What’s been getting to me a little lately is the chronic drinkers. The ones that are alcoholics but don’t really know it yet. Particularly this one group that comes over in the afternoons in between their shifts at a neighboring restaurant. First I want to say that I used to drink a lot, but I was always more of a post-shift drinker, never a between shift drinker. I just couldn’t function with half a jag on, and I didn’t usually work many split shifts anyway. But they are really common for many servers.

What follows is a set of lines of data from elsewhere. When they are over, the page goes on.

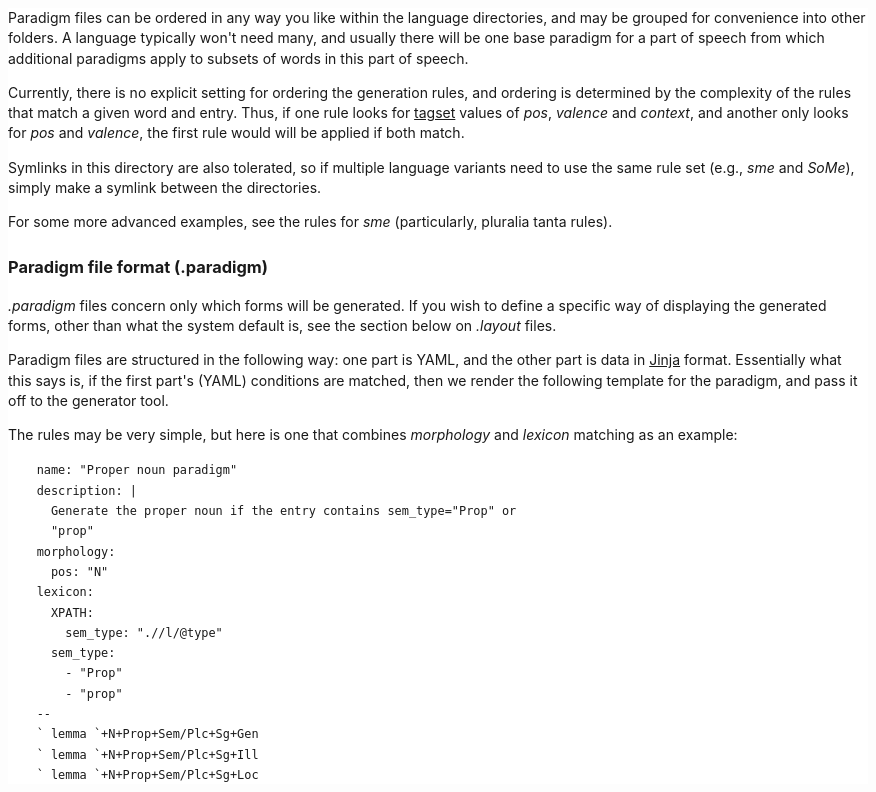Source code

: 
Paradigm files can be ordered in any way you like within the language
directories, and may be grouped for convenience into other folders. A language
typically won't need many, and usually there will be one base paradigm for a
part of speech from which additional paradigms apply to subsets of words in
this part of speech.


Currently, there is no explicit setting for ordering the generation rules, and
ordering is determined by the complexity of the rules that match a given word
and entry.  Thus, if one rule looks for [tagset](#tagsets) values of *pos*,
*valence* and *context*, and another only looks for *pos* and
*valence*, the first rule would will be applied if both match.


Symlinks in this directory are also tolerated, so if multiple language variants
need to use the same rule set (e.g., *sme* and *SoMe*), simply make a
symlink between the directories.


For some more advanced examples, see the rules for *sme* (particularly,
pluralia tanta rules).


###  Paradigm file format (.paradigm)


*.paradigm* files concern only which forms will be generated. If you wish to
define a specific way of displaying the generated forms, other than what the
system default is, see the section below on *.layout* files.


Paradigm files are structured in the following way: one part is YAML, and the
other part is data in [Jinja](http://jinja.pocoo.org/docs/templates/) format.
Essentially what this says is, if the first part's (YAML) conditions are
matched, then we render the following template for the paradigm, and pass
it off to the generator tool.


The rules may be very simple, but here is one that combines *morphology* and
*lexicon* matching as an example:


```
    name: "Proper noun paradigm"
    description: |
      Generate the proper noun if the entry contains sem_type="Prop" or
      "prop"
    morphology:
      pos: "N"
    lexicon:
      XPATH:
        sem_type: ".//l/@type"
      sem_type: 
        - "Prop"
        - "prop"
    --
    ` lemma `+N+Prop+Sem/Plc+Sg+Gen
    ` lemma `+N+Prop+Sem/Plc+Sg+Ill
    ` lemma `+N+Prop+Sem/Plc+Sg+Loc
```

This group is over by us 3-5 times a week, and in that 2 hour break they are drinking 3-6 cocktails before they head back to work. They tip me obnoxiously well, but I am beginning to feel awful about their visits. Like I am overly contributing to their eventual downfall. I know that if I am not the one serving them, there are plenty of other nearby bars for them to go to, so it is their choice ultimately that they are doing this. They are adults, they have the ability to decide when and where they drink or don’t drink. But they always drink.

This is something new for me, the guilt side of being the one serving these chronic alcoholics. Since I have been drinking less and less over the past few years I notice more of how much some people drink, and I think a lot of how much I used to drink. But I love doing my job, and I am well aware of how hard it is to find good bartenders. I make a pretty good living doing it too, so I have to reconcile it a little bit. But these people are depressing, and I just dread it when I see them cross the parking lot headed in for their break.

If this is what growing into a more mature adult is then I am not a fan. I don’t like the feeling that I am partially to blame for someone else’s behavior. But am I really? They do this to themselves, don’t they? I can tell you stories about people and how they act in bars. I had a lady that came in all the time with this one guy, and she told me one time, when he went to the restroom, that he was her boyfriend, and that if she came in sometime with her husband that she would appreciate if I didn’t ask where Brian was. What? How about keep your places you cheat separate from where you go with your husband!!! I have no control over her infidelities, why do I feel bad about someone’s drinking problem? I am no angel, but things I have witnessed could crumble empires if I decided to divulge things I know.

Choices. We all have the ability to make good ones and bad ones. And I am ultimately responsible for my own choices. I have learned the “hard way” on multiple occasions that I am not always the best at choices. I know I am not responsible for the choices that group makes when they take their shift breaks each day. I serve them and try to not participate in their story beyond that. I have to make a living too, you know? I can’t keep people from cheating on their significant others, and I can’t stop a lot of things that I have not chosen. Personal responsibility is the name of the game, or at least it should be I guess. I am doing my best at making better choices for my life, and some of them even work out. But I still worry about others, and what their choices will ultimately do to them. I would be upset to learn that something happened to one of the group I mentioned, but it isn’t my fault what they do each day to their health and livelihood. I am coming to terms with my angst about it, and that is my choice.

*** I very purposely try to be vague about people I mention in these blogs, but some of my regular people will know who I am talking about here, and they know how I feel about the whole thing. I struggle some days, and others I just count the money at the end of the shift and head home. To write about it is cathartic, and I hope you do not see yourself in this anywhere. But if you do, know that there is help available to you if you want to get control of your choices. I try not to judge, but I do know that is hard when you see what I see almost daily. I would happily help anyone that needs to get pointed in a direction if they feel they need to change their choices, and stuff.